Best wishes to Tim for a speedy recovery. One of sj greats.

Ive gave my opinion on the Ellen story, on the appropriate thread.
Shes a young girl with a whole lot to learn about life imo.
		
Click to expand...


----------



## MurphysMinder (30 October 2011)

Report on Tim in our local paper, sounds like he is doing okay and good to see he still has a smile on his face.

http://www.shropshirestar.com/news/2011/10/29/showjumper-recovering-after-breaking-neck-in-fall/


----------



## onceuponatime (30 October 2011)

Firstly, all the best Tim for a full and speedy recovery!

Re Ellen.  Ladyt25 you seem to have missed the point - from your thread it sounds as if Ellen drove the day after a night out.   She didn't.  She left a ball, got into her car after consuming alcohol and drove.  She was caught.  As echoed on this forum at least she din't mame or kill anyone.  This was not a case of drinking the day after a night out it was 'I will take a chance and hope I don't get caught.'  Yes, I am sure many on this forum have done the same thing and got away with it.  Others have been caught but never brought to our attention.  The fact that Ellen is a Whitaker and is in the 'public eye' as far as our sport goes has caused this huge debate.  The long and the short of it as we all know is DON'T DRINK AND DRIVE!

Anyone who drives knows the law regarding drink driving and everyone knows the amount they are drinking when they are out and are fully aware of whether they are fit to drive or not.  Excuses of any kind in this case are pathetic.  All too often we hear of those who have lost loved ones because of an irresponsible drunk driver.  Those people serve a life sentance - the driver a years ban and few points on their licence - the rest of their life to live as they wish and probably re-offend at some stage!

I am sure this will not affect Ellen in anyway apart from perhaps the embarrassment of the public humiliation (if that!) - todays newpaper - tomorrows chip wrapper!


----------



## Ellies_mum2 (4 November 2011)

Just found an article online from the Independent about Tim's fall which gives a lot more detail about what went wrong


http://www.independent.co.uk/sport/...ll-expect-to-compete-in-olympics-6256828.html





Suspect it has been embellished for effect mind


----------



## applecart14 (4 November 2011)

Ellies_mum2 said:



			Just found an article online from the Independent about Tim's fall which gives a lot more detail about what went wrong


http://www.independent.co.uk/sport/...ll-expect-to-compete-in-olympics-6256828.html


Suspect it has been embellished for effect mind 

Click to expand...

Very interesting article, just goes to show the strong will and dedication of someone so professional and so 'into' what they do.  I hope he will be ok for the olympics and wish him well.

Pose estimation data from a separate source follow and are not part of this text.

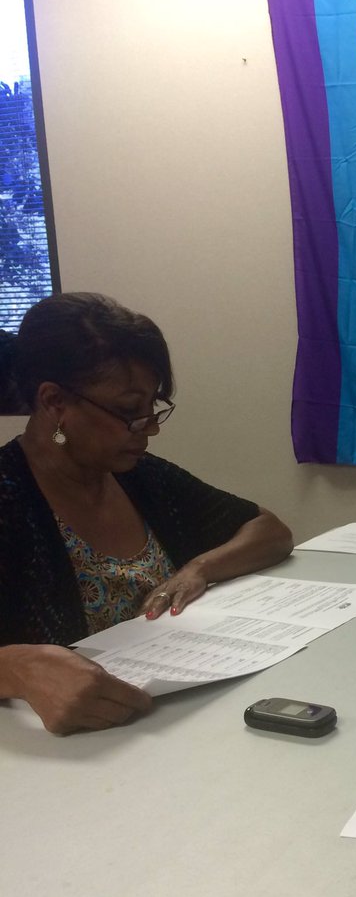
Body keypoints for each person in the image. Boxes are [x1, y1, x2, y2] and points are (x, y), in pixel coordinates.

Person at [0, 292, 294, 737]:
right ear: (55, 402)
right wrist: (17, 668)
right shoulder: (8, 498)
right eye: (127, 411)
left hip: (170, 726)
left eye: (153, 407)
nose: (150, 428)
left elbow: (269, 530)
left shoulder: (138, 477)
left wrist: (201, 567)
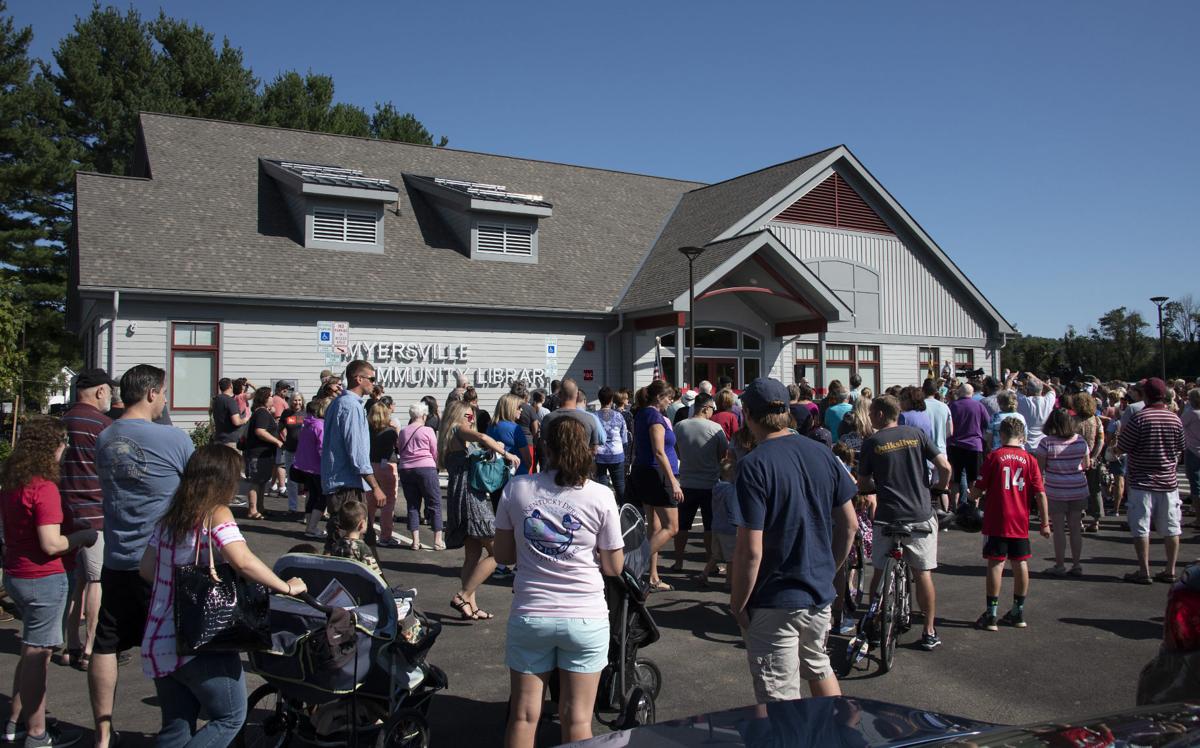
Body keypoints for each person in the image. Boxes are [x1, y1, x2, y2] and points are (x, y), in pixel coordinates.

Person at [138, 445, 305, 747]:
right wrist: (286, 586)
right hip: (202, 640)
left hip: (159, 637)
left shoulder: (170, 517)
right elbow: (243, 561)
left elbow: (147, 569)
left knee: (176, 727)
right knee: (230, 717)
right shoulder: (216, 513)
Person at [495, 417, 625, 747]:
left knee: (523, 716)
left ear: (546, 448)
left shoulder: (517, 488)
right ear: (588, 449)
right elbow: (614, 567)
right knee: (577, 718)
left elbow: (503, 555)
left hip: (531, 612)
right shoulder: (601, 495)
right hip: (585, 616)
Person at [728, 378, 858, 702]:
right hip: (817, 594)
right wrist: (828, 570)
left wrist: (738, 602)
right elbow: (850, 525)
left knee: (780, 697)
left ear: (747, 414)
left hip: (775, 597)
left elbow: (750, 551)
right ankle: (837, 728)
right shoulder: (822, 453)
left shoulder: (753, 465)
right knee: (818, 666)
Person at [91, 365, 194, 748]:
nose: (164, 400)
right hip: (160, 562)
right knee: (169, 645)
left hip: (117, 556)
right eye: (163, 393)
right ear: (151, 393)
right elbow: (197, 491)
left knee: (106, 643)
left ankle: (102, 735)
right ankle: (175, 732)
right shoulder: (173, 439)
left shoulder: (105, 437)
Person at [2, 418, 99, 748]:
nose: (65, 448)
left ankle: (17, 721)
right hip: (42, 578)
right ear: (51, 446)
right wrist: (83, 537)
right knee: (38, 657)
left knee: (31, 650)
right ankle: (36, 733)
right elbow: (51, 543)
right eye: (63, 442)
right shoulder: (44, 488)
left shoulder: (14, 481)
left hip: (17, 573)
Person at [857, 394, 952, 651]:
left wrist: (871, 489)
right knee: (923, 573)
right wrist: (938, 490)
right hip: (919, 514)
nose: (870, 417)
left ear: (879, 414)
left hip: (888, 515)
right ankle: (929, 630)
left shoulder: (873, 442)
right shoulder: (916, 434)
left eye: (871, 413)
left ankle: (876, 622)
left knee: (880, 571)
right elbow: (945, 467)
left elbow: (863, 481)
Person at [57, 369, 116, 673]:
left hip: (62, 514)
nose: (111, 397)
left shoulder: (62, 422)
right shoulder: (102, 425)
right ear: (100, 391)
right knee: (95, 580)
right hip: (94, 514)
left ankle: (69, 644)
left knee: (76, 582)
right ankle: (91, 647)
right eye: (110, 391)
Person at [440, 400, 520, 621]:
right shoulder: (458, 430)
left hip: (462, 494)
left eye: (472, 416)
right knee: (499, 552)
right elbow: (483, 437)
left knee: (472, 555)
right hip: (470, 496)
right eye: (468, 416)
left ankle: (470, 606)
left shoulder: (451, 436)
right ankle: (463, 596)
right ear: (457, 416)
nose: (471, 419)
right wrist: (506, 453)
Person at [970, 417, 1050, 630]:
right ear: (1022, 436)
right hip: (1020, 518)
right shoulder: (1029, 459)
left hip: (997, 518)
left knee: (996, 563)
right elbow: (1040, 494)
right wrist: (1044, 522)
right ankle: (1018, 610)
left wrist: (970, 496)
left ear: (1002, 435)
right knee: (1020, 562)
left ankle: (991, 613)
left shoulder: (995, 457)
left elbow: (978, 488)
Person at [1116, 377, 1185, 585]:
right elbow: (1180, 448)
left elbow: (1123, 446)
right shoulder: (1174, 418)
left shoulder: (1140, 418)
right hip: (1168, 481)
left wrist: (1115, 450)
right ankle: (1170, 569)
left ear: (1145, 395)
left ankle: (1144, 570)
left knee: (1141, 527)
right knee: (1172, 528)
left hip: (1142, 480)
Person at [320, 361, 386, 552]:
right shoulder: (351, 406)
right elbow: (357, 453)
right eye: (371, 379)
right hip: (346, 486)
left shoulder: (338, 403)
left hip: (338, 483)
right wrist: (375, 487)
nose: (374, 383)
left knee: (343, 542)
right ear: (358, 378)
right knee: (350, 544)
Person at [628, 379, 682, 592]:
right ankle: (631, 562)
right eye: (668, 398)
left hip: (646, 472)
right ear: (659, 397)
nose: (670, 401)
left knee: (655, 527)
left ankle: (652, 576)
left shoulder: (642, 413)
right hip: (656, 474)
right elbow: (659, 451)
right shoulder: (654, 417)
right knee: (671, 527)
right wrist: (673, 481)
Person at [671, 392, 729, 583]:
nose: (713, 412)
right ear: (705, 408)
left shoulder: (680, 426)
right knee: (709, 526)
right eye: (712, 408)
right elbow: (723, 454)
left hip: (687, 482)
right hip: (710, 483)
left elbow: (677, 451)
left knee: (683, 525)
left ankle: (678, 561)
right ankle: (711, 563)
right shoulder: (715, 428)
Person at [1035, 409, 1089, 576]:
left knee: (1058, 529)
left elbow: (1039, 469)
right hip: (1078, 487)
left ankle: (1060, 565)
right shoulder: (1080, 440)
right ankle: (1076, 564)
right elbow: (1086, 464)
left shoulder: (1046, 443)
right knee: (1075, 528)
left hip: (1056, 489)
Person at [397, 401, 444, 551]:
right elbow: (434, 450)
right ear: (424, 415)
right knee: (434, 503)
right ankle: (438, 540)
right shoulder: (428, 430)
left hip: (406, 469)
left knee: (413, 505)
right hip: (426, 467)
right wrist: (436, 464)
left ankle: (415, 541)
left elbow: (400, 449)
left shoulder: (403, 431)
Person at [947, 383, 990, 511]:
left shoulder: (953, 406)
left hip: (955, 445)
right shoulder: (979, 406)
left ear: (960, 392)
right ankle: (973, 508)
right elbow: (987, 423)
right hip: (974, 446)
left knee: (955, 479)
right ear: (972, 393)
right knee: (974, 479)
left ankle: (955, 508)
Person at [243, 386, 284, 520]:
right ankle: (252, 510)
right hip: (258, 453)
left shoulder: (264, 412)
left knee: (262, 481)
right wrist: (277, 442)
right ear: (264, 398)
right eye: (271, 396)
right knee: (256, 481)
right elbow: (260, 431)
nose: (273, 398)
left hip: (265, 454)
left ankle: (260, 507)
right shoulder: (261, 413)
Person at [293, 397, 329, 539]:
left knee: (313, 496)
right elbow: (322, 448)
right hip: (317, 467)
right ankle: (312, 527)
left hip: (305, 466)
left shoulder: (306, 424)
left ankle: (309, 525)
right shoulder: (320, 425)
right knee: (322, 497)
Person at [368, 401, 402, 548]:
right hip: (387, 464)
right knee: (388, 502)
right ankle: (385, 536)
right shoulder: (390, 431)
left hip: (370, 465)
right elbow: (398, 446)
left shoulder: (367, 429)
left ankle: (368, 532)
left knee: (370, 501)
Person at [1072, 392, 1106, 533]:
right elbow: (1101, 441)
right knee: (1095, 489)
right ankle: (1096, 520)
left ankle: (1079, 519)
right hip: (1093, 460)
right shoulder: (1096, 420)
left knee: (1077, 490)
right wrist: (1093, 457)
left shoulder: (1072, 420)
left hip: (1075, 460)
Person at [539, 379, 602, 451]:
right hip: (582, 458)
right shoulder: (590, 419)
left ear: (559, 395)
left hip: (555, 458)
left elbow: (543, 445)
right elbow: (594, 448)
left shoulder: (548, 418)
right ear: (577, 395)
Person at [328, 500, 383, 576]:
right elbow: (375, 574)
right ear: (362, 524)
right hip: (357, 582)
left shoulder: (337, 544)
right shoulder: (362, 548)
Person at [593, 386, 628, 503]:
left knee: (602, 487)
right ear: (611, 399)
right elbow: (624, 438)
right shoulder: (619, 416)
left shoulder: (594, 416)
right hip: (616, 453)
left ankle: (604, 509)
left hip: (599, 455)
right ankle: (623, 510)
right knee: (620, 486)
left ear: (599, 399)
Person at [1012, 372, 1056, 452]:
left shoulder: (1024, 401)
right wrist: (1036, 379)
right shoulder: (1047, 401)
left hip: (1025, 445)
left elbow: (1009, 390)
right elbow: (1052, 390)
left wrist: (1011, 378)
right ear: (1042, 390)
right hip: (1043, 445)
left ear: (1028, 390)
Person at [488, 394, 530, 477]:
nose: (521, 410)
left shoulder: (490, 426)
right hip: (516, 476)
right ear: (510, 408)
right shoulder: (515, 428)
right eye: (519, 407)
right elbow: (528, 460)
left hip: (496, 475)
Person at [278, 392, 306, 514]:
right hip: (290, 450)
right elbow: (279, 428)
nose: (297, 403)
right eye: (295, 400)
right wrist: (282, 441)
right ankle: (292, 507)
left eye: (299, 400)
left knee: (306, 480)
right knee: (291, 480)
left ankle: (308, 510)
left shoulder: (306, 413)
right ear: (291, 401)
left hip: (304, 452)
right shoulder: (286, 413)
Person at [210, 377, 245, 447]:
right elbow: (236, 422)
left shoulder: (216, 400)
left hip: (219, 439)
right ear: (231, 386)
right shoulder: (230, 401)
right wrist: (246, 419)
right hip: (231, 441)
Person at [923, 379, 953, 461]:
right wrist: (941, 436)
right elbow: (950, 431)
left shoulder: (919, 407)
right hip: (941, 450)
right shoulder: (945, 407)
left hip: (925, 450)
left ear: (923, 390)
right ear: (936, 391)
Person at [1183, 389, 1200, 520]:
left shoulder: (1192, 414)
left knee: (1195, 484)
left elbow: (1179, 424)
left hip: (1193, 450)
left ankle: (1198, 517)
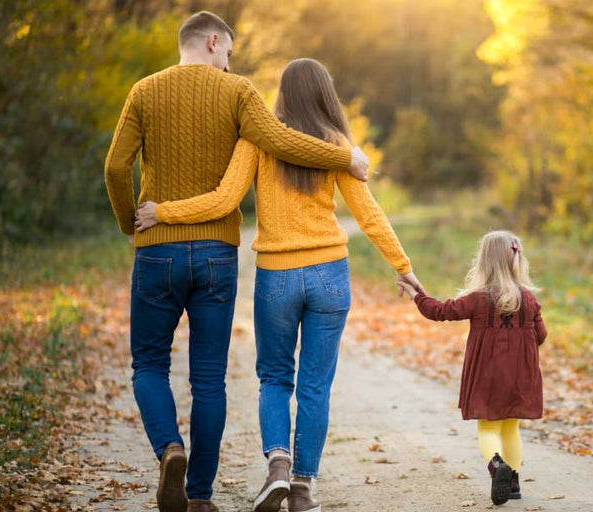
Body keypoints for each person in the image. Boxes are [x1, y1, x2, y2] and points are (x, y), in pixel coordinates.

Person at [103, 11, 372, 512]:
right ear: (211, 41)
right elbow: (282, 141)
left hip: (156, 250)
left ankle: (169, 448)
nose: (229, 60)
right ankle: (200, 495)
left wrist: (130, 224)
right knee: (208, 378)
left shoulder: (144, 90)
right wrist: (344, 156)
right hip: (216, 254)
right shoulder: (238, 92)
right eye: (227, 50)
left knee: (148, 363)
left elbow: (116, 166)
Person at [133, 58, 423, 512]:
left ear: (282, 95)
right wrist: (401, 266)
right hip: (330, 274)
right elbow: (369, 214)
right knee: (315, 385)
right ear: (326, 94)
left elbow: (224, 200)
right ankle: (302, 491)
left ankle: (278, 468)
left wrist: (162, 212)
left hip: (277, 277)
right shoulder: (336, 145)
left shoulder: (259, 140)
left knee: (274, 377)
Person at [395, 231, 546, 506]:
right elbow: (541, 336)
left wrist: (416, 293)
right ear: (517, 259)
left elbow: (439, 311)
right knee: (511, 428)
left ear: (484, 261)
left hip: (487, 374)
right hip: (520, 377)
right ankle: (513, 484)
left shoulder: (477, 299)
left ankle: (496, 465)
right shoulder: (530, 300)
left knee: (488, 428)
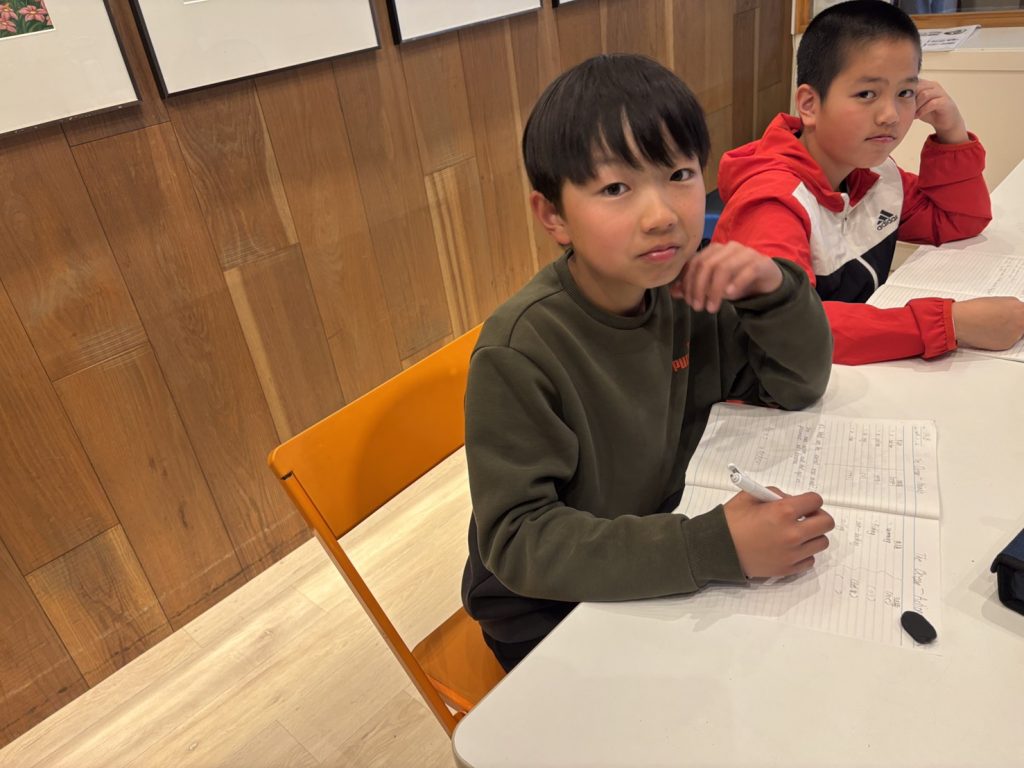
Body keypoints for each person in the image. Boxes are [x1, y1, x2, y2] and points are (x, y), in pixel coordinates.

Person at [460, 53, 836, 672]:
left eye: (679, 174)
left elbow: (796, 385)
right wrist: (713, 546)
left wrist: (775, 290)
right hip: (548, 610)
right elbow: (519, 540)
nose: (661, 215)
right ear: (553, 216)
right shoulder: (522, 349)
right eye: (615, 188)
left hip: (661, 549)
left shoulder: (687, 290)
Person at [713, 0, 1024, 365]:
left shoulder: (873, 175)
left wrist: (951, 132)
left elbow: (957, 220)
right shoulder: (773, 203)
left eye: (905, 93)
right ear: (809, 105)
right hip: (768, 384)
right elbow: (789, 330)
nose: (890, 115)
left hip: (844, 370)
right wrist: (951, 323)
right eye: (866, 94)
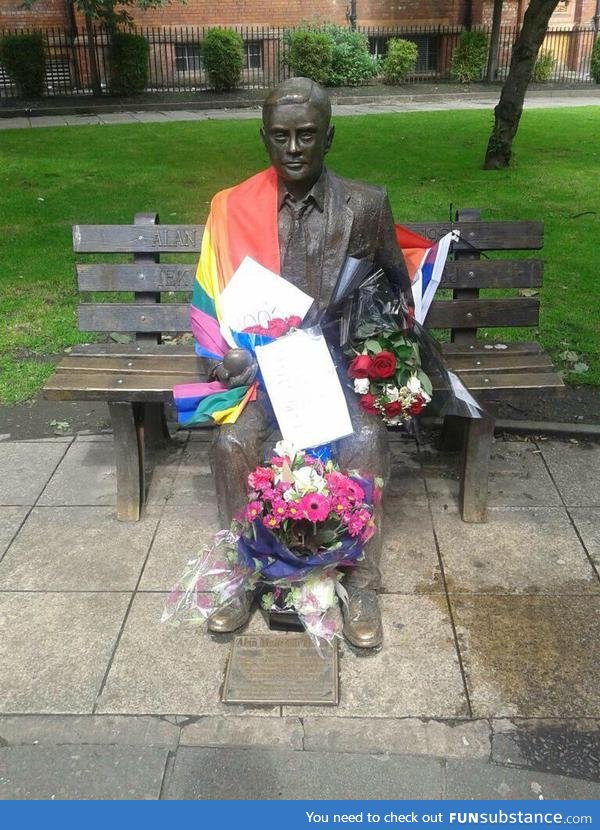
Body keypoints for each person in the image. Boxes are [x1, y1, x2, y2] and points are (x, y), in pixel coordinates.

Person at [201, 77, 413, 648]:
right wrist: (228, 357)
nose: (293, 149)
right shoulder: (237, 209)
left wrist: (378, 349)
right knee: (231, 445)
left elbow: (398, 294)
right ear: (264, 139)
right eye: (279, 137)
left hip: (339, 374)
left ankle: (359, 581)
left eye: (307, 136)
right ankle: (244, 570)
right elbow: (217, 303)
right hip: (268, 378)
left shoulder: (365, 206)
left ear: (329, 138)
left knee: (365, 442)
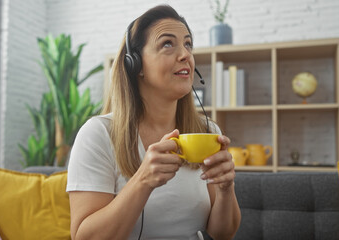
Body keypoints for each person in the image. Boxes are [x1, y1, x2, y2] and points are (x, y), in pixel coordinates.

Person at [67, 5, 241, 240]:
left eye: (188, 44)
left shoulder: (207, 131)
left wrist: (225, 188)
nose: (185, 55)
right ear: (135, 65)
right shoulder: (98, 134)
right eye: (168, 44)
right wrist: (143, 180)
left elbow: (223, 233)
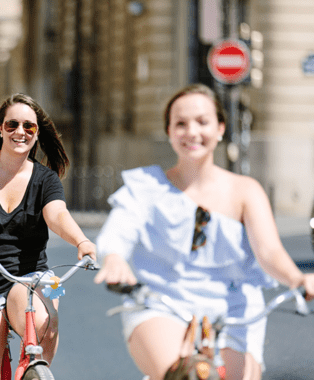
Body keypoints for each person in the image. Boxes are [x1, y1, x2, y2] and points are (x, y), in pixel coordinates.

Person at [93, 83, 314, 380]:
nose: (192, 132)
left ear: (220, 128)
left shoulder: (246, 191)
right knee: (188, 376)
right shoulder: (146, 186)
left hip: (235, 309)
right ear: (169, 132)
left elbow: (269, 251)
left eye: (202, 122)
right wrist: (114, 258)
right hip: (161, 303)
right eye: (180, 124)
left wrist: (297, 278)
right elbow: (119, 230)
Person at [0, 93, 96, 380]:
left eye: (29, 127)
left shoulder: (45, 179)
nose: (20, 132)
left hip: (33, 275)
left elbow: (58, 215)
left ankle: (35, 373)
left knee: (47, 323)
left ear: (37, 134)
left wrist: (82, 241)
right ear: (0, 128)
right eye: (12, 124)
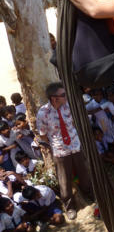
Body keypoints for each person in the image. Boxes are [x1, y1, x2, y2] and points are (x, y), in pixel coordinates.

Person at [36, 82, 93, 220]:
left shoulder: (69, 106)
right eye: (63, 95)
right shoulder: (43, 113)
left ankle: (90, 194)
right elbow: (42, 134)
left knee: (83, 172)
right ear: (54, 98)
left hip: (75, 146)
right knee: (64, 180)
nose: (66, 96)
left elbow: (74, 123)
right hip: (60, 152)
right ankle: (70, 207)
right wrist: (56, 145)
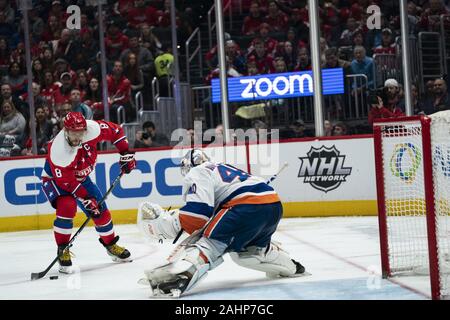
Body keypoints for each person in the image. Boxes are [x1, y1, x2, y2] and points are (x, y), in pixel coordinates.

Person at [138, 149, 305, 297]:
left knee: (209, 245)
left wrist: (170, 224)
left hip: (245, 207)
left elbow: (197, 216)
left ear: (187, 166)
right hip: (273, 206)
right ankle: (292, 267)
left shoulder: (197, 172)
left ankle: (174, 279)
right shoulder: (221, 167)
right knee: (250, 254)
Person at [40, 112, 136, 273]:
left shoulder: (92, 129)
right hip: (56, 180)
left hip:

I met Tim at Solihull Riding Club where my partner works. He knew that I thought he was a brilliant rider (my 2nd fav after Robert Smith) and so the one day when Tim hired the arena he took me with him when he popped in to check everything was alright with the hire facilities (he does this quite often as he's so dedicated to his job).  He introduced me to Tim who promptly asked me how I was.  Tim was rushing around putting some fences up in the arena whilst his groom was unloading one of the horses from his lorry.  I was a little embarrassed to be honest and didn't really know what to say (pathetic I know) so I helped him put some of the jumps up instead of chatting which helped break the silence a little!  I think if it had of been Robert Smith I'd have met I would have fainted!! Ha ha.

We get quite a lot of the 'bigger' riders come to SRC for the premier shows and I love watching them compete.  But my biggest thrill is watching them in the warm up and I love the way Tim's groom always wipes the bottoms of his boots - apparently he lost a big class once as he lost his stirrups as his boots were slippy.

Get well soon Tim xxxxxxxxxxx


----------